Wendy Rolon, CA
Critically Acclaimed Writer
Wendy was born with a magic crayon in her wee left hand. She’s found a niche, writing for CEOs in the SF Bay startup scene in publications like FastCompany, TechCrunch, Forbes, and Entrepreneur. When she’s not ghostwriting for fascinating folks with wonderful stories to tell, she can be found singing with her kids or sewing costumes for tiny stop-motion puppets.
As a Story Terrace writer, Wendy interviews customers and turns their life stories into books. Get to know her better by reading her autobiographical anecdote below.
I’m part of an art collective called Five Ton Crane. We’re a bunch of artists, tinkerers, teachers, and scientists who build large-scale art installations for Burning Man. Our sculptures are fantastic and fanciful—a treehouse, a rocket ship, a submarine.

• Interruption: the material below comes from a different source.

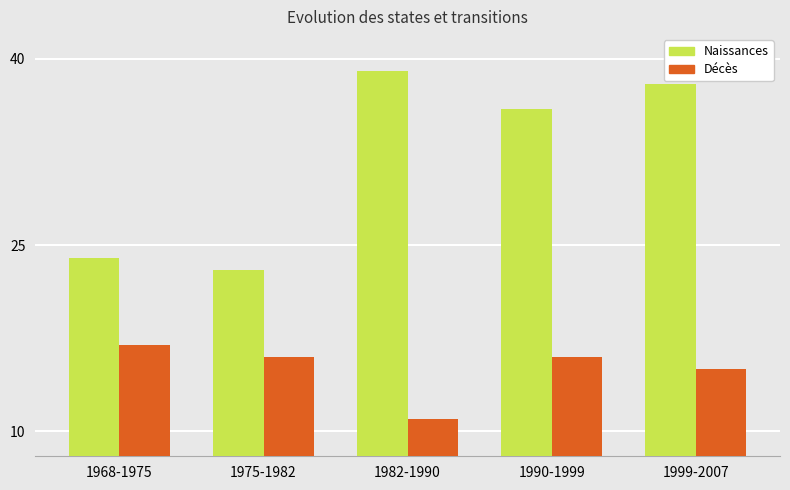

At which label does Naissances reach its peak?

1982-1990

Our group has been together since 2007. I don’t know how it happened, really. There was an email from a friend, saying “I think you might like to work on this art piece; a 40-foot-tall treehouse made of steel.” I didn’t know how to weld, but I was curious, so I drove down to the industrial part of Oakland and cautiously entered a dark old warehouse, wherein I found the loveliest people. The Steampunk Treehouse would be a place of dreams and whimsy, for people to climb and explore. I approached the lead artist and explained that while their project seemed incredible, I, unfortunately, had very little to offer. He just laughed and told me that I’d be great—that we could all learn together.
I spent the next six months learning the ways of metal-working and bonding with this group of new friends who would become lifelong compadres. Finally, our treehouse was done. We transported it to the Black Rock Desert, the site in Nevada that hosts Burning Man, and installed it while furious desert winds raged all around us.
The treehouse was a huge success. We spent hours helping enthusiastic Burners climb up and tour around. My crew was overjoyed, but what happened next was truly extraordinary. I had a friend named Mark who was really excited to see the piece. I’d wait around for him every day, hoping to share it with him. He kept getting side-tracked, however, and I wondered if he’d ever show up.
Finally, on the last day of the event, I glimpsed him cycling through the dust toward the treehouse. Instead of riding up to me, however, he cycled over to the giant tire swing we’d hung from one of the branches. He got off his bike and stood there, staring. He was looking at a woman swinging in a beautiful long, white skirt. He got closer to her and introduced himself. After a moment she got down off the swing, and the two of them walked away together into the dust.
My friend never did make it back to our treehouse, but he did marry that girl. I like to take a bit of credit for that.